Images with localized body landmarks
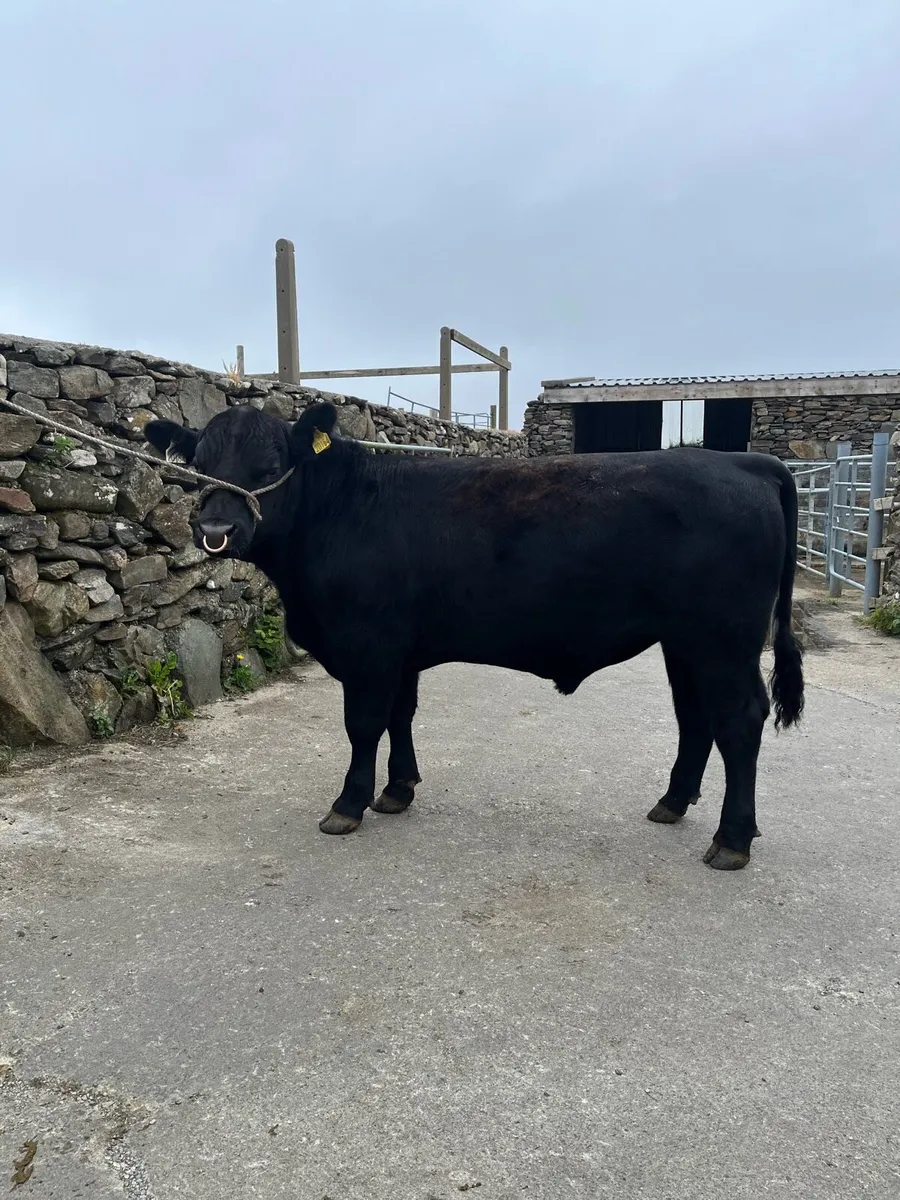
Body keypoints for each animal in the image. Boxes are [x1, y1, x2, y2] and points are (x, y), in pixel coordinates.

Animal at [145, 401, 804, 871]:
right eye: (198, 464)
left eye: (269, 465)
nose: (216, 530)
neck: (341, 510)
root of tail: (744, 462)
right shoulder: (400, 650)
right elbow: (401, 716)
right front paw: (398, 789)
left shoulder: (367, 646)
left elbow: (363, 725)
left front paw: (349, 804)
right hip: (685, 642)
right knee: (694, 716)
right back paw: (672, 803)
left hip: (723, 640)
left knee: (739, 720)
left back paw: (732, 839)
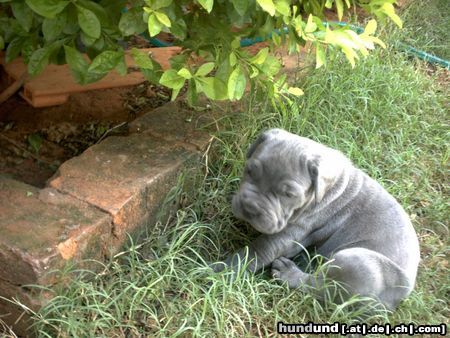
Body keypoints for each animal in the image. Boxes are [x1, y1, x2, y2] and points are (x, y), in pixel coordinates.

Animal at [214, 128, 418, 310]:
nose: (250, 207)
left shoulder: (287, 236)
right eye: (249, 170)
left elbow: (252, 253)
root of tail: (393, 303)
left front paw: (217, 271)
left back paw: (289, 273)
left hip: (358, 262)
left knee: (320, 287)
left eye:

_Exercise brief_
Only text belongs in the copy: repeat each line of the data exactly and leave out the pictures.

_Solution to the exercise_
Body keypoints for each animal in the image. Boxes are [x1, y1, x2, y2] and points are (x, y), in pixel coordinates.

Animal at [145, 401, 804, 871]:
right eye: (198, 464)
left eye: (269, 465)
nose: (216, 530)
neck: (341, 510)
root of tail: (744, 462)
right shoulder: (400, 650)
right elbow: (401, 716)
right front paw: (398, 789)
left shoulder: (367, 646)
left elbow: (363, 725)
left front paw: (349, 804)
right hip: (685, 642)
right knee: (694, 716)
right back paw: (672, 803)
left hip: (723, 640)
left knee: (739, 720)
left back paw: (732, 839)
Body keypoints for each animal in the image. Boxes are [x1, y1, x2, y2] and points are (x, y), in pixel coordinates.

Animal at [214, 128, 418, 310]:
nose: (250, 207)
left shoulder: (287, 236)
right eye: (249, 170)
left elbow: (252, 253)
root of tail: (393, 303)
left front paw: (217, 271)
left back paw: (289, 273)
left hip: (358, 262)
left knee: (320, 287)
left eye:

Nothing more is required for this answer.